Vol 3 Section 0763

1902                                                                            705

Sam’s allegorical, short tale “The Five Boons of Life” also ran in Harper’s Weekly for July 5, 1902. It was collected in The $30,000 Bequest and Other Stories (1906) [Budd, Collected 2: 1007].

Henry C. Griffin, Tarrytown attorney, wrote to Sam that Judge William D. Dickey (1845-1907) granted Griffin’s motion about considering a lower of the taxes on the Tarrytown house. A referee would now be appointed [MTP]. Note: Dickey would serve on the NY Supreme Court (1897-1907).

Muriel M. Pears of London began a letter to Sam that she finished on July 7. The “truly Eastern gorgeousness of your [Juggernaut] Club idea, and the dazzling magnificence of my position in it, took me a little aback for a minute or two….? But when my brother Lenard had poured Mother’s lavender Talcs over me , and held some ice

to my head, and let my cousin hold my hand, I came to again and said ‘boys, don’t ever speak of Rhodes, or Mulberry Sellers, or Alexander the Great or Chauncey Depew…” The melodramatics continued for several pages [MTP]. Note: Sam wrote on the env. “The Member for Scotland / Received July 25/02.”

July 6 Sunday

July 7 MondayIn York Harbor, Maine Sam wrote to H.H. Rogers.

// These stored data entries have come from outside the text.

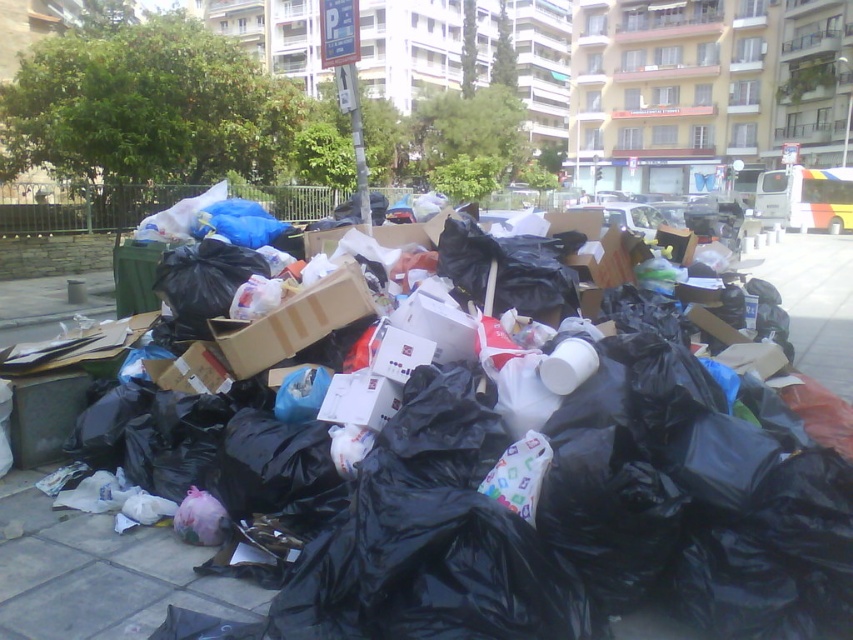
In the scene shown: Which of these two, black plastic bags at center or brown cardboard box at center, stands shorter?

With less height is brown cardboard box at center.

Is black plastic bags at center shorter than brown cardboard box at center?

No, black plastic bags at center is not shorter than brown cardboard box at center.

Find the location of a particular element. black plastic bags at center is located at coordinates (817, 301).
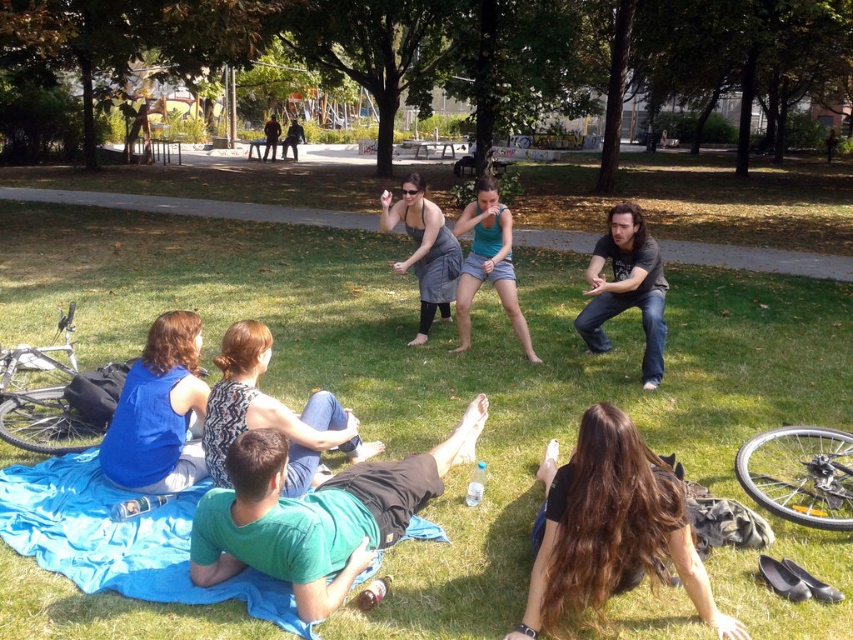
Does green grass at center have a greater height compared to black leather shoes at lower right?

It was a shame that I did not speak to you & ask your consent, & you must have been properly & righteously offended; but I thought Miss Harrison had, & naturally she thought I had, & so it never once occurred to me to inquire. Mrs. Clemens was pretty hard on me, & I couldn’t think of any defensive thing to say, because heedlessness & carelessness seem poor excuses to people who are not used to dealing in them, & besides they left me just as much to blame, with them or without them. But I will ask you, next time, sure; I shan’t forget again. It is awful good of you to hold still & not blow me up; wait till I see you—that’s the Christian way; & I need a restful interval in between, anyway.

Jean is all right, now—for another three weeks, no doubt. But if we had been in a train instead of on board the yacht & private & secluded, it would have been equivalent to being in hell. The scare & the anxiety would have been unendurable: Mrs. Clemens was alert, & up the most of the time two nights—& I helped, after a man’s fashion—& so the convulsion was staved off; a close fit, but it produced a valuable interval, which lasted clear till yesterday. Then I saw it; I have seen it only three times before, in all these five fiendish years. It comes near to killing Mrs. Clemens every time, & there is not much left of her for a day or two afterward. Every three weeks it comes. It will break her down yet. Some people pray at such times. Yesterday—I didn’t.

We are going to squeeze ourselves into the little Tarrytown house next October. It seems to be settled.

And we mean to stay squeezed till the Hartford house is sold, whether the squeezing is comfortable or not.

I am at work, & preparing first-rate.

With just no end of thanks— and apologies— [MTHHR 489-90]. Note: the “consent” referred to here may refer to the tribute he wrote about Rogers. See MTB 1658-9.

Sam’s notebook: “Write a preface: I have never written a book for boys; I write for grown-ups who have been boys. If the boys read it & like it, perhaps that is testimony that my boys are real, not artificial. If they are real to the grown-ups, that is proof” [NB 45 TS20].

Muriel M. Pears finished her July 5 to Sam, with more of the same, including ideas for the Juggernaut Club, though she did not call it such [MTP].

July 8 Tuesday – In York Harbor, Maine, Sam’s notebook again contains ideas for the 50 years after story: “Shooting the bird in the tree—no more murders. The boys discuss it. / Partridges in fall on houses / [line separating:] Make this brief: Tom’s selling Huck as a nigger. See the discarded Conspiracy [Line separating:] Reading 3 Spaniards at 2 a.m.—Cat” [NB 45 TS 20-21].

SLC used mourning border for most letters from Susy’s death on, then from Livy’s death on.